— Set of tasks —
(a) In the calibration techniques section, what is the last step in the calibration sequence?
(b) Using the calibration techniques section, explain why the calibration follows a fixed sequence of steps.
(c) Edit the calibration techniques section between "The calibration involves" and "parameters being calibrated.", inclusive, replacing "hierarchy" with "cascade".
Top of Selected extract
II.2.1 - Calibration techniques

The calibration involves mixing results from laboratory experiments, isolated field studies on aspects of migration, and system-wide studies of survival and timing. The calibration proceeds in a hierarchy of steps where calibration of the first steps are required to calibrate the lower ones. The sequence which is reflected in the chapter organization is: River and Environmental Description, Flow Processes, Passage Processes, Dam Processes and finally Reservoir Mortality. The final two steps are in part connected depending on the data set and parameters being calibrated.

Fig. 4 Calibration process involves using passage and environmental data to estimate the model ecological variables

Goodness-of-fit

In calibration, the variables are adjusted so an equation prediction best fits the observations according to statistical criteria within ecological constraints. A variety of goodness-of-fit measures are applied in the calibrations. The choice of method depends on the type and quantity of data and the dimensions of the data being fit. Where possible graphical examples are given along with statistical measures of the goodness-of-fit. The following approaches are used.
Bottom of Selected extract
Top of Recorded information
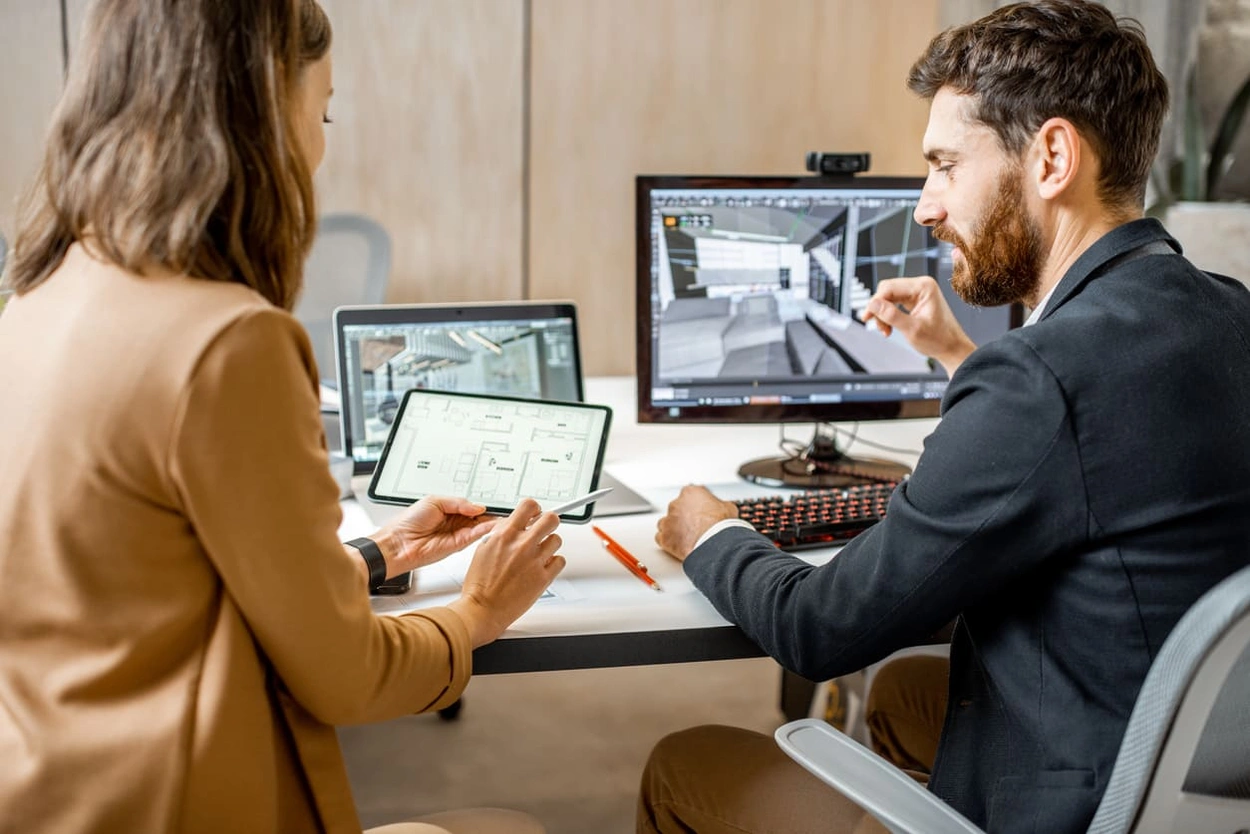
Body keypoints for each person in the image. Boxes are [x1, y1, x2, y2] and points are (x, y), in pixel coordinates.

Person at [636, 2, 1250, 833]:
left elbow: (820, 629)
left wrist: (712, 533)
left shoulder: (1040, 381)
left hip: (1080, 803)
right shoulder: (1224, 313)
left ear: (1052, 157)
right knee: (902, 696)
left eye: (944, 165)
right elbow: (1098, 447)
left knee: (686, 763)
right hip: (1181, 765)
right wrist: (967, 360)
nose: (926, 206)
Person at [0, 2, 560, 832]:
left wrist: (376, 554)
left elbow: (163, 579)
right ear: (261, 113)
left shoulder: (39, 297)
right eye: (322, 108)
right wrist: (477, 612)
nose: (322, 146)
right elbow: (346, 677)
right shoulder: (230, 343)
Bottom of Recorded information
— Expected results —
(a) Reservoir Mortality

(b) The calibration proceeds in a hierarchy in which the first steps must be calibrated before the lower ones can be. The sequence therefore runs from River and Environmental Description through Flow Processes, Passage Processes and Dam Processes to Reservoir Mortality.

(c)
The calibration involves mixing results from laboratory experiments, isolated field studies on aspects of migration, and system-wide studies of survival and timing. The calibration proceeds in a cascade of steps where calibration of the first steps are required to calibrate the lower ones. The sequence which is reflected in the chapter organization is: River and Environmental Description, Flow Processes, Passage Processes, Dam Processes and finally Reservoir Mortality. The final two steps are in part connected depending on the data set and parameters being calibrated.